# Task statement:
Output a verbatim copy of the data, cut off after the line that contains "in AI alignment".
<<<<
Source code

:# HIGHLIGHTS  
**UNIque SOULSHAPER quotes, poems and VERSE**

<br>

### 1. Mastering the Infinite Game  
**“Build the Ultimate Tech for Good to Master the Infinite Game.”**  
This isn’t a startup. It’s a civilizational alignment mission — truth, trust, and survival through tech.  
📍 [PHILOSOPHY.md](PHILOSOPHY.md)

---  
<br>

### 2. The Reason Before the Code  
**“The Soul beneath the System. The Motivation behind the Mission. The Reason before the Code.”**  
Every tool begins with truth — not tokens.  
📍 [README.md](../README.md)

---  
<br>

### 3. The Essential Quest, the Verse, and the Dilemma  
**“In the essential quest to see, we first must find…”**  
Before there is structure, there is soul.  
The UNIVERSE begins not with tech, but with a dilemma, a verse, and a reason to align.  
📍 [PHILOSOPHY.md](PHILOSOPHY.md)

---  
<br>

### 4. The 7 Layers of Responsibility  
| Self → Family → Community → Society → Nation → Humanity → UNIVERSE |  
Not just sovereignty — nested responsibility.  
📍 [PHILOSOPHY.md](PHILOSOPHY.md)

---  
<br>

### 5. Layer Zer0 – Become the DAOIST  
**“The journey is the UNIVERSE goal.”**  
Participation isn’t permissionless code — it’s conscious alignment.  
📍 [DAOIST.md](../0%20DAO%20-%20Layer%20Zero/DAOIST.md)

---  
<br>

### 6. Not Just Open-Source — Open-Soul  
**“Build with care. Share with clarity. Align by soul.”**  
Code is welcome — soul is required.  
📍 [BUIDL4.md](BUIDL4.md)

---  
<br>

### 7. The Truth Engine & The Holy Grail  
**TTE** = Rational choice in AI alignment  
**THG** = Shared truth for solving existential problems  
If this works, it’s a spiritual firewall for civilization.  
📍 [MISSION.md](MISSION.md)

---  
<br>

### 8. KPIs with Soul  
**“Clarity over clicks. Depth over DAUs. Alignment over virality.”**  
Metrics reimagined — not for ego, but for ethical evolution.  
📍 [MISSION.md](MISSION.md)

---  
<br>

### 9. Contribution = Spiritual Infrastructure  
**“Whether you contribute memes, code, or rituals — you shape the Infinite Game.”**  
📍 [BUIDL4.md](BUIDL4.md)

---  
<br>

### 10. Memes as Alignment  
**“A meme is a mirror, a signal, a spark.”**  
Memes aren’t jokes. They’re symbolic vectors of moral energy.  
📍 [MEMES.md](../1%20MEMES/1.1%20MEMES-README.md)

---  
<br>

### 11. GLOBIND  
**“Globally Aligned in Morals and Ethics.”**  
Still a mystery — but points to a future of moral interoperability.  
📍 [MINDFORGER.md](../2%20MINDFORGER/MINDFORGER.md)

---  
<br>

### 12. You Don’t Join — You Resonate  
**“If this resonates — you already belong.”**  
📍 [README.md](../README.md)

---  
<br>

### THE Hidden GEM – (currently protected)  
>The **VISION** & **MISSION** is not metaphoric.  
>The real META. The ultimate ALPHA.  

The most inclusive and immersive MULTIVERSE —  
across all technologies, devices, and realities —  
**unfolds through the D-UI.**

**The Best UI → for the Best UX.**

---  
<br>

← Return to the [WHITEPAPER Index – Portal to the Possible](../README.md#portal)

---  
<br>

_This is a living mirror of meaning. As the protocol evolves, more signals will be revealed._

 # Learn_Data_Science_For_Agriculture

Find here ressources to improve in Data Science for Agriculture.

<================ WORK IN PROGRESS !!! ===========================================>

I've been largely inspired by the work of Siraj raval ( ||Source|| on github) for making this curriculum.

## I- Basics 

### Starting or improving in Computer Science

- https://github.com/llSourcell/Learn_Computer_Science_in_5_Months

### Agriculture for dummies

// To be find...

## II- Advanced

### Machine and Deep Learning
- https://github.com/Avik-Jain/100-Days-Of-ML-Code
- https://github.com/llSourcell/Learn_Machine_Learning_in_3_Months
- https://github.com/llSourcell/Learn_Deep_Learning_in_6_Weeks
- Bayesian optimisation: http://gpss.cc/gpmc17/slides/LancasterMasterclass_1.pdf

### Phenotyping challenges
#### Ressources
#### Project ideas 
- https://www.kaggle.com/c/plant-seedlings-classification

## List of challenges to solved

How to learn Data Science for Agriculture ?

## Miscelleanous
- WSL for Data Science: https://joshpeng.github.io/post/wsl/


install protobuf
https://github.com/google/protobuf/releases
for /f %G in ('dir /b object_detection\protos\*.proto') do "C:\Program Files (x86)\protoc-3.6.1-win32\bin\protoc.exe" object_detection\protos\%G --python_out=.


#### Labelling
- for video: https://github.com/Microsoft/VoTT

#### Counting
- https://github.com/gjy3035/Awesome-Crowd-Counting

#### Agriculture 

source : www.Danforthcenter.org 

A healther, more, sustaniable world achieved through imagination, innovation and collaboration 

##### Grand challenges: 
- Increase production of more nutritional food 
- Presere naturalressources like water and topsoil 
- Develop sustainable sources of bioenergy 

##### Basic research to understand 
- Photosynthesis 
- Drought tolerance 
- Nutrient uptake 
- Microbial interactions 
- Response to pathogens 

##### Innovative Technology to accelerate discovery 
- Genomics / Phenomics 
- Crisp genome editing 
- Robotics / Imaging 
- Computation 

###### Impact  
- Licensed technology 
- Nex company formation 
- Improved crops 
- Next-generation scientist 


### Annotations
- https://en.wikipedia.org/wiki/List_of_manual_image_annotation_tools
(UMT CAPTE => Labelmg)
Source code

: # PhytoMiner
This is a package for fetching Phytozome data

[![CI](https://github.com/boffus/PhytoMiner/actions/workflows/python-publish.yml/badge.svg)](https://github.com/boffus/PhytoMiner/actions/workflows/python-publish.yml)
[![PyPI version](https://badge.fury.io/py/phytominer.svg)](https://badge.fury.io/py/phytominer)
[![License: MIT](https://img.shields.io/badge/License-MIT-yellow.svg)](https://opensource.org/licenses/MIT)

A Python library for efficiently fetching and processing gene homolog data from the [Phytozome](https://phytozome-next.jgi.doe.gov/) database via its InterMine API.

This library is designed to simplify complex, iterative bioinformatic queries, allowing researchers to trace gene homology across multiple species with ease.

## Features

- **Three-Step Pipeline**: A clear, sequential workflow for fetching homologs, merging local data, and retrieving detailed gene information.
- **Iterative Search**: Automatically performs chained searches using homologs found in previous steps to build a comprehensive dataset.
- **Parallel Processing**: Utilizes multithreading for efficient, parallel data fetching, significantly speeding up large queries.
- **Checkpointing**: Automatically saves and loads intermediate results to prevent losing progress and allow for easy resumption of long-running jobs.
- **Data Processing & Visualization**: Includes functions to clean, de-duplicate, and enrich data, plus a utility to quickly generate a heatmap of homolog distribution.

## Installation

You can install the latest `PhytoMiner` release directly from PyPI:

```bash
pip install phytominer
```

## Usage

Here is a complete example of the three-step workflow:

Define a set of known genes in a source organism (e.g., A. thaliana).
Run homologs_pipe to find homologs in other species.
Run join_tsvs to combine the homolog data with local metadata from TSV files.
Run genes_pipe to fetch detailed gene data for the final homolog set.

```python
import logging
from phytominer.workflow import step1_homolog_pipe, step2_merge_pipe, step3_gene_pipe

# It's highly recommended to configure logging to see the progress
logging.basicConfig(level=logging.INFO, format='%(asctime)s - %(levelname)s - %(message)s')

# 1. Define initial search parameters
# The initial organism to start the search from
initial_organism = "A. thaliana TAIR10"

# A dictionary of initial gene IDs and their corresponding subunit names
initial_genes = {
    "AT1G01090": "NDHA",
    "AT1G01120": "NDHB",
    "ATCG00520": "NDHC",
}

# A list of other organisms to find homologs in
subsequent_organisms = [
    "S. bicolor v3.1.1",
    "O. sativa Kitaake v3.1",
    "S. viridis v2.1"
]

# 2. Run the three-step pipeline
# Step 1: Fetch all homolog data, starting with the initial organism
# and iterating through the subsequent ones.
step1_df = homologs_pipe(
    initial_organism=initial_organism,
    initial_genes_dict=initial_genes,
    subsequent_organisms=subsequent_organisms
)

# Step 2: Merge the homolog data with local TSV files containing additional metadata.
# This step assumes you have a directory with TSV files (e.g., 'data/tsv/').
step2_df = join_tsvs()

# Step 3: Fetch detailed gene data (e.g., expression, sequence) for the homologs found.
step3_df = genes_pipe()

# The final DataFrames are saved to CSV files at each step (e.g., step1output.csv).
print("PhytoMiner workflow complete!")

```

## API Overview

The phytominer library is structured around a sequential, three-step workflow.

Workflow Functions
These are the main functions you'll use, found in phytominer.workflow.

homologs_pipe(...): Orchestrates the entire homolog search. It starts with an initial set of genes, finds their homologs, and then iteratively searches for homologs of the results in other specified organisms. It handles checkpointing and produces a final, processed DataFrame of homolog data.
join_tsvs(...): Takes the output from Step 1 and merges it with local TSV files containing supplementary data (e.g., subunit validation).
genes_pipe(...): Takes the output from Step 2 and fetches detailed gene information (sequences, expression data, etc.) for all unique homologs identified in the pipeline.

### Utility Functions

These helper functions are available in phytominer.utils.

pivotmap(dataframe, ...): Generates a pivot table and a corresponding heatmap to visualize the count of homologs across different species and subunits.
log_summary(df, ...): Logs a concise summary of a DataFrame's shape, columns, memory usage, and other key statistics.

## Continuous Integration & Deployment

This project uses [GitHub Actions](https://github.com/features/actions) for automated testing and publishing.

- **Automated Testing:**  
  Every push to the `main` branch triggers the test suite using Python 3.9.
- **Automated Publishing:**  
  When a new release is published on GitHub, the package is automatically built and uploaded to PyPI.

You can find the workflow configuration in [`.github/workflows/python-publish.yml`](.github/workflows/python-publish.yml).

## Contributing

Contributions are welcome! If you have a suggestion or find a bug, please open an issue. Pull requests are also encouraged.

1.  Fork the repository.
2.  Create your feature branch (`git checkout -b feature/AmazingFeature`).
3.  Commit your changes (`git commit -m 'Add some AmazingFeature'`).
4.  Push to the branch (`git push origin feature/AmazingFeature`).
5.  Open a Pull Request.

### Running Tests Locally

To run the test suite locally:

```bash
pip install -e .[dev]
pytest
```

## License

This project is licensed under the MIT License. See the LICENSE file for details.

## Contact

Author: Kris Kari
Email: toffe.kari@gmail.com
>>>>
# Problem solution:
Source code

:# HIGHLIGHTS  
**UNIque SOULSHAPER quotes, poems and VERSE**

<br>

### 1. Mastering the Infinite Game  
**“Build the Ultimate Tech for Good to Master the Infinite Game.”**  
This isn’t a startup. It’s a civilizational alignment mission — truth, trust, and survival through tech.  
📍 [PHILOSOPHY.md](PHILOSOPHY.md)

---  
<br>

### 2. The Reason Before the Code  
**“The Soul beneath the System. The Motivation behind the Mission. The Reason before the Code.”**  
Every tool begins with truth — not tokens.  
📍 [README.md](../README.md)

---  
<br>

### 3. The Essential Quest, the Verse, and the Dilemma  
**“In the essential quest to see, we first must find…”**  
Before there is structure, there is soul.  
The UNIVERSE begins not with tech, but with a dilemma, a verse, and a reason to align.  
📍 [PHILOSOPHY.md](PHILOSOPHY.md)

---  
<br>

### 4. The 7 Layers of Responsibility  
| Self → Family → Community → Society → Nation → Humanity → UNIVERSE |  
Not just sovereignty — nested responsibility.  
📍 [PHILOSOPHY.md](PHILOSOPHY.md)

---  
<br>

### 5. Layer Zer0 – Become the DAOIST  
**“The journey is the UNIVERSE goal.”**  
Participation isn’t permissionless code — it’s conscious alignment.  
📍 [DAOIST.md](../0%20DAO%20-%20Layer%20Zero/DAOIST.md)

---  
<br>

### 6. Not Just Open-Source — Open-Soul  
**“Build with care. Share with clarity. Align by soul.”**  
Code is welcome — soul is required.  
📍 [BUIDL4.md](BUIDL4.md)

---  
<br>

### 7. The Truth Engine & The Holy Grail  
**TTE** = Rational choice in AI alignment  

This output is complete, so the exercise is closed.